Aviso: Este documento deve ser lido e compreendido como um esboço dos esforços necessários para combater a crise que se instala no Brasil. O governo federal, os estaduais e municipais devem deixar suas diferenças ideológicas de lado buscando alinhar suas diretrizes para que os trabalhadores da área da saúde possam atuar da forma mais efetiva possível no combate da doença.
Temos hoje, dia 18 de março de 2020, no Brasil, 387 casos confirmados de COVID-19. Com isto, o vírus já passa de uma primeira fase, onde haviam apenas casos importados de contaminação, para a fase de transmissão local da doença. Esta fase abre caminho para três diferentes cenários que irão ditar o ritmo de transmissão da doença e seus impactos perante a sociedade como um todo. Todos os três diferentes cenários já podem ser vistos em países ao redor do mundo e seus impactos sociais são extremamente distintos. Abaixo teremos uma a descrição de cada cenário e seus impactos esperados.
Primeiro Cenário:
Velocidade de disseminação: Lenta - (Korea)

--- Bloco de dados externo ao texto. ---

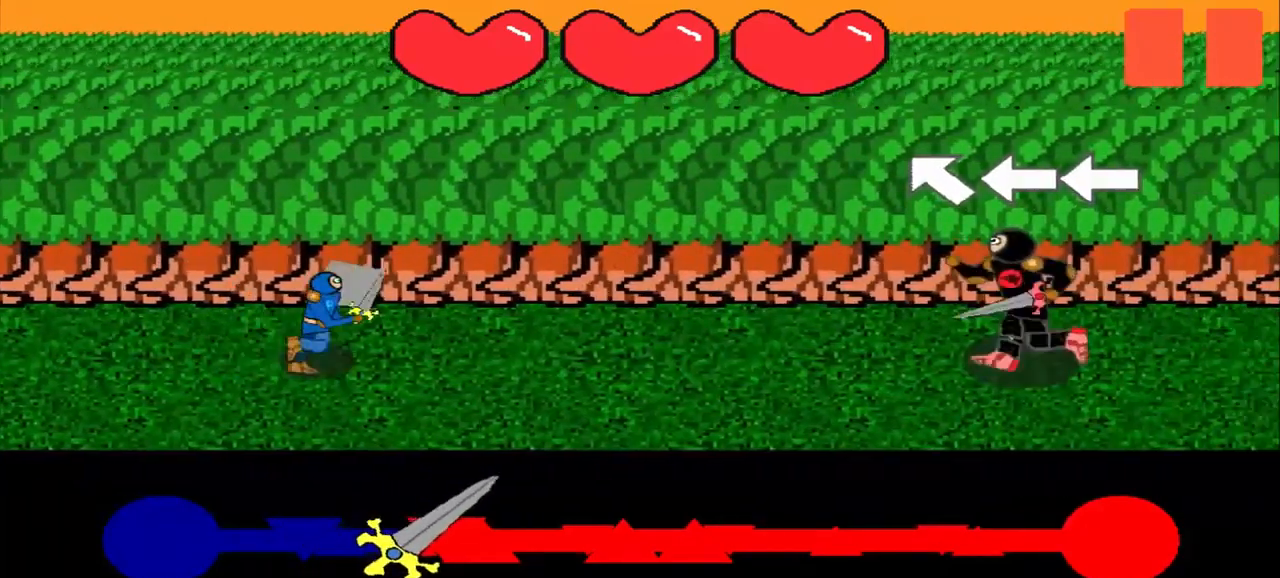
{"buttons": [], "left_stick": "center", "events": [[125, "left_stick", "left"], [250, "left_stick", "center"], [333, "left_stick", "left"], [417, "left_stick", "center"]]}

Neste primeiro cenário existe um forte movimento de contenção da doença visando isolar casos suspeitos para desacelerar a disseminação da doença. Aqui há recursos suficientes para tratar todos que tem necessidade, quer seja pelo COVID-19, ou qualquer outra circunstância, durante o período de maior demanda. Estratégias de auxílio a grupos de risco, uma vez identificados, são necessárias. No ápice de proliferação da doença pode haver algum tipo de sobrecarga nos serviços hospitalares em áreas especificas relacionadas a doenças respiratórias. Neste cenário não há perdas humanas desnecessárias uma vez que há disponibilidade de recursos para todos que careçam.
Segundo cenário:
Velocidade de disseminação: Média - (China)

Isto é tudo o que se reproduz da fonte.